I hope we continue to support each other publicly and privately. The public sharing of each release is so helpful but truly, I think it's the group brainstorming, the sharing of advice that will be most worthwhile, in the long run.
Judy Merrill Larson (All the Numbers)
I've never been in a formal writing group (where we sit around and critique each others' work), but, through the wonders of technology/the Internet, I've been lucky enough to be part of some writing groups—I'm part of a group blog—The Girlfriends Book Club and that is similar in that we all support one another and share our triumphs and woes. Writers, at least the ones I've gotten lucky enough to know, are the most supportive folks around.
It's hard to directly relate an increase in sales to these groups, but I know it hasn't hurt. But the best thing has been the sense of camaraderie. We talk about the craft of writing, the frustrations and joys. The goofiness. It makes me feel so much less alone and makes it all so much more fun. I love walking into a bookstore and seeing one of my writing buddy's books on the table. I love saying, "My friend wrote this. You'll love it."

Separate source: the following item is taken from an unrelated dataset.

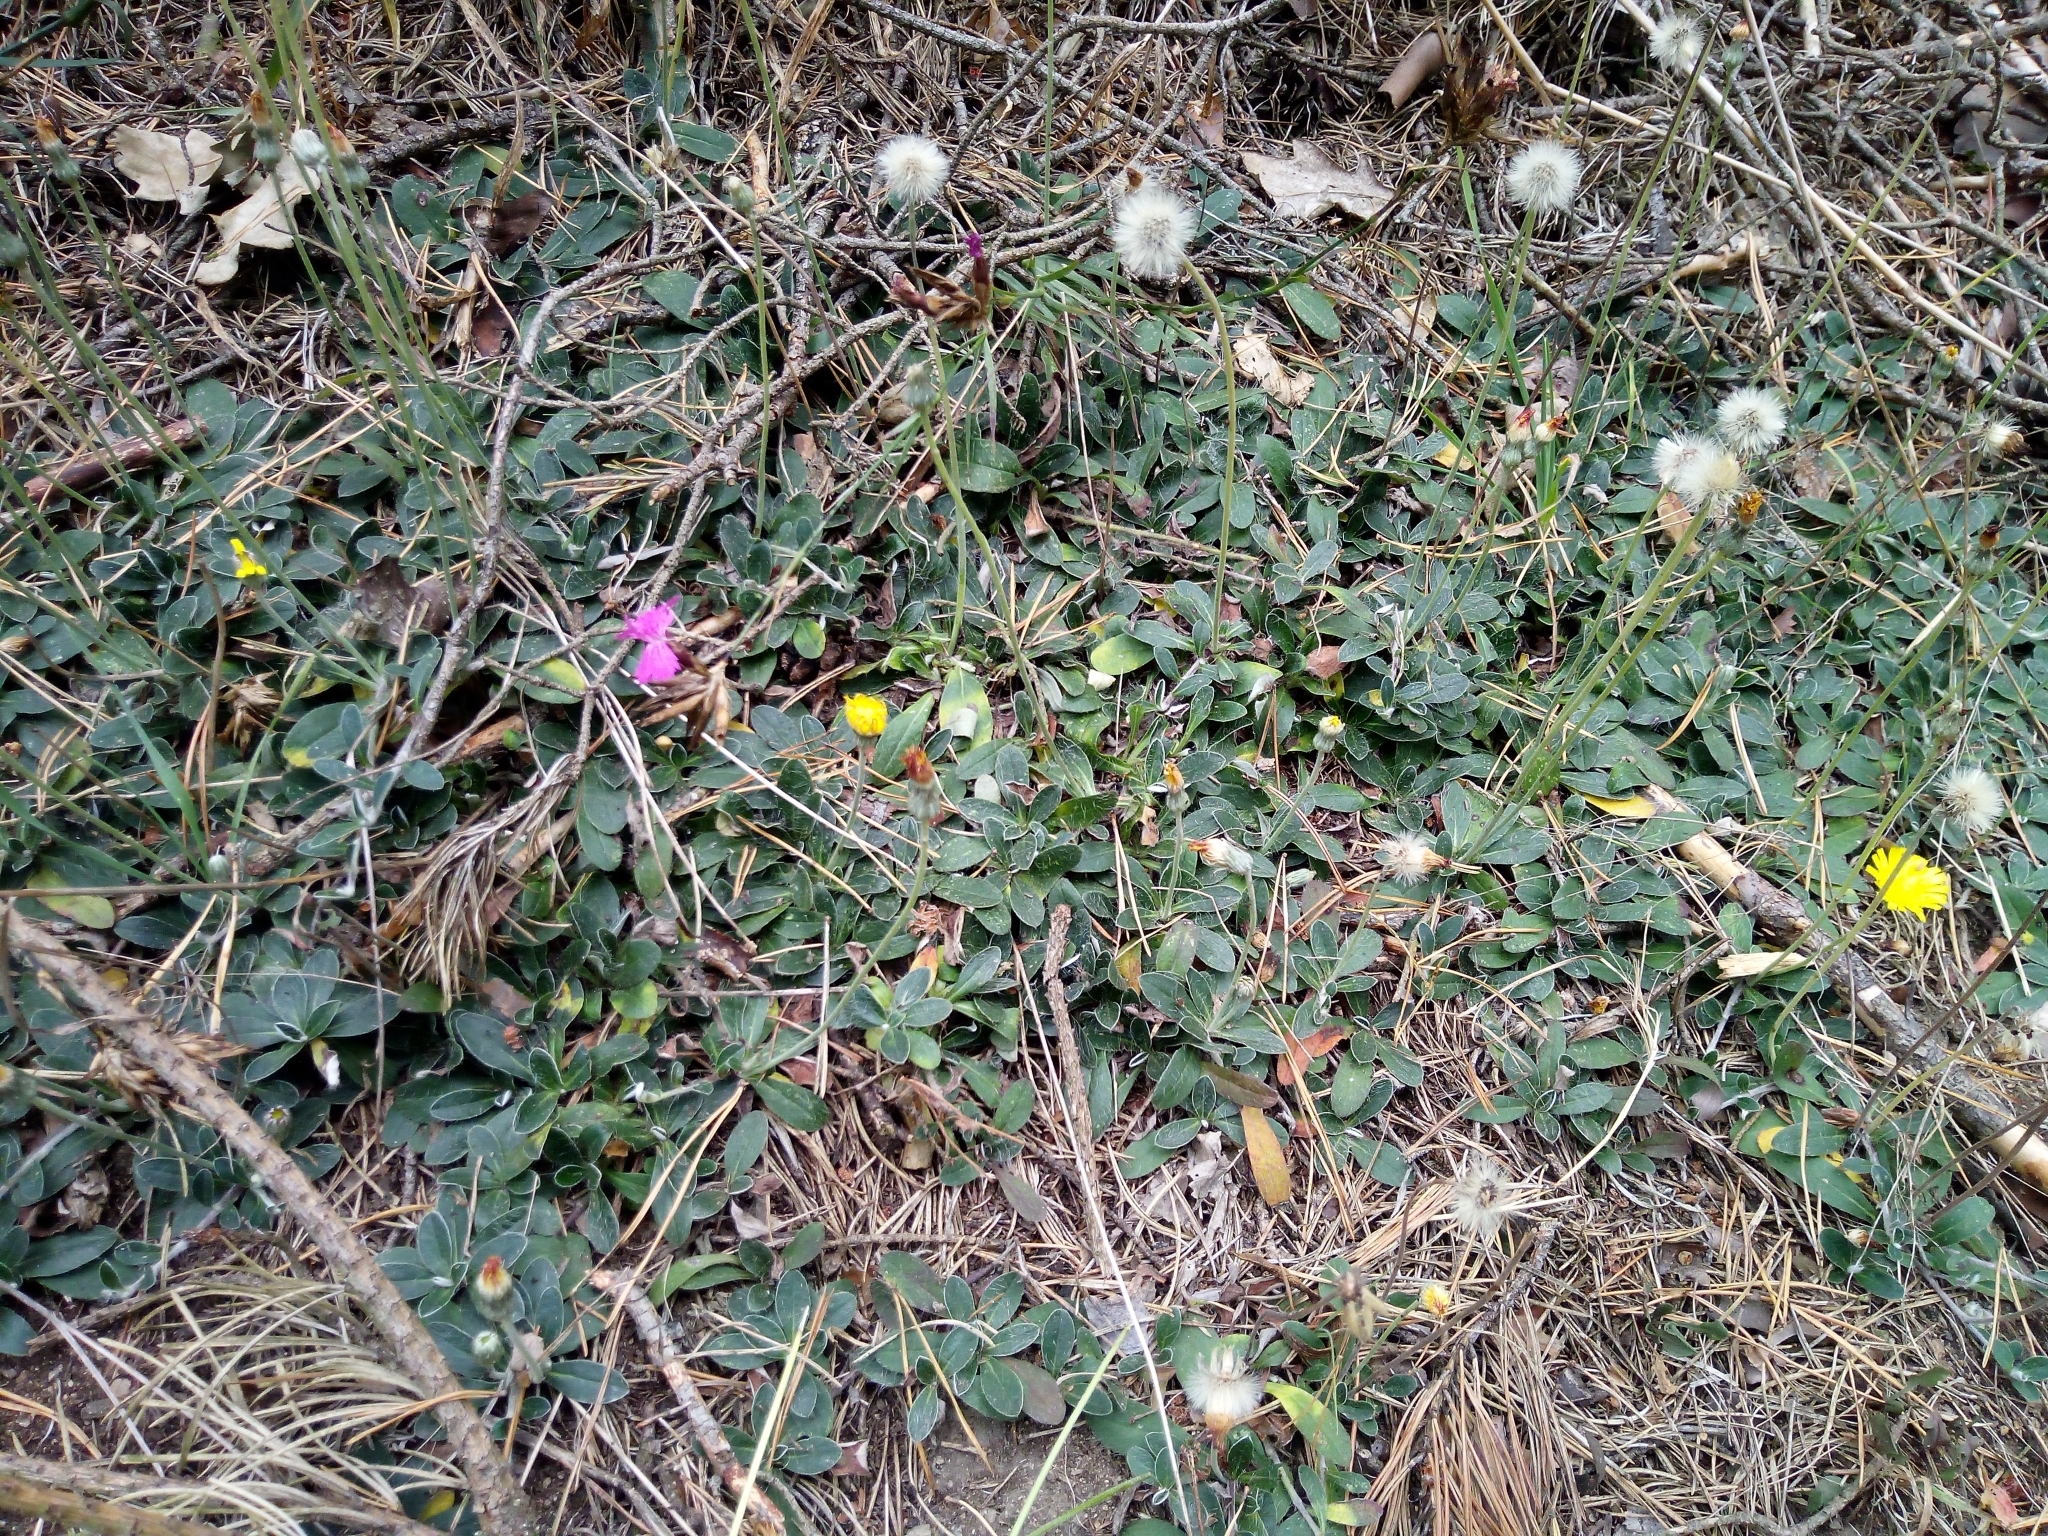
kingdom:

Our group continues to evolve—and we just started in December. I love our fan page—and I think we see it as a cool place for other writers to join in our discussion and really be a place for writers and readers to share. I know everyone is really excited about how we're reaching out to book clubs—in the five years since my book came out, I've met with over 100 book clubs, in person and on the phone, and it's one of my absolute favorite things about being published. Book clubs rock! (Just ask, by the way, and I'll happily meet with 100 more!)
I think, as a group, FWC has just scratched the surface of what we'll do and I just feel so lucky to have been here from the beginning.
Thank you so much Cathy, Stephanie, Therese, Melanie and Judy for being here today.